When you’re out on the social networking sites like Twitter, Facebook, Google Plus or Pinterest, you will be linking the readers to a specific landing page. The landing page is the initial place your traffic goes to – and there are different strategies involved in courting them to a sale.
The first place you can send someone is directly to the product. You can grab an affiliate link to your favorite product, go directly onto Google Plus or Facebook, and write a short review with your thoughts. You can do it in a shorter sense on Twitter. With Pinterest, you could write a blurb that gets them to click through.
But this strategy isn’t something you can build a long-term business on. It offers some benefits, but nothing that allows you to comprehensive conversions over time. For that, you’ll want to send them to your blog or squeeze page.
A blog landing page allows you to really go into depth with a review that exhaustively answers all questions or doubts that the person may have. It puts them in your environment, where they’re also exposed to other posts and ads you have on your site.
A squeeze page doesn’t give you as much opportunity to convert the visitor into a sale right at that specific moment in time, but it does give you the ability to court the customer for weeks and months (if not years) afterward.

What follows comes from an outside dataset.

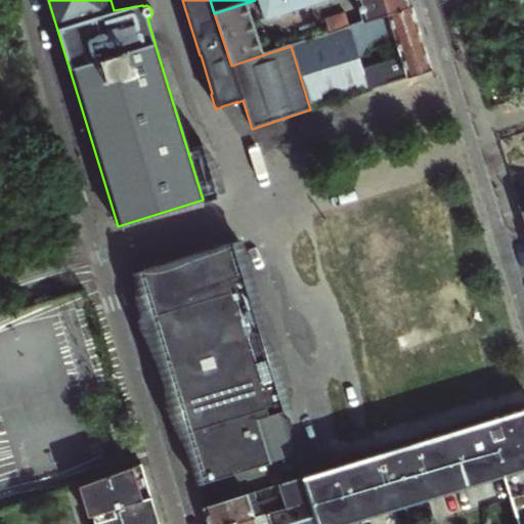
[(260,0),(267,19),(292,11),(288,0),(260,0)]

An even better combination is to use an opt in form on your blog, so that you have the ability to give your comprehensive review and collect the contact information of your visitors.
Of course the key to your online success is always testing and tracking. You want to see which of these landing pages delivers better results for you and then ramp up those efforts.
Then, once you find the one(s) that have the best returns for you traffic-wise, you want to take those pages and split test them to see if you can boost conversions by tweaking small elements to the page.
That might include colors, headlines, order buttons, text versus graphic links, and more. There are tools you can get to actually track it for you and rotate the pages for you automatically.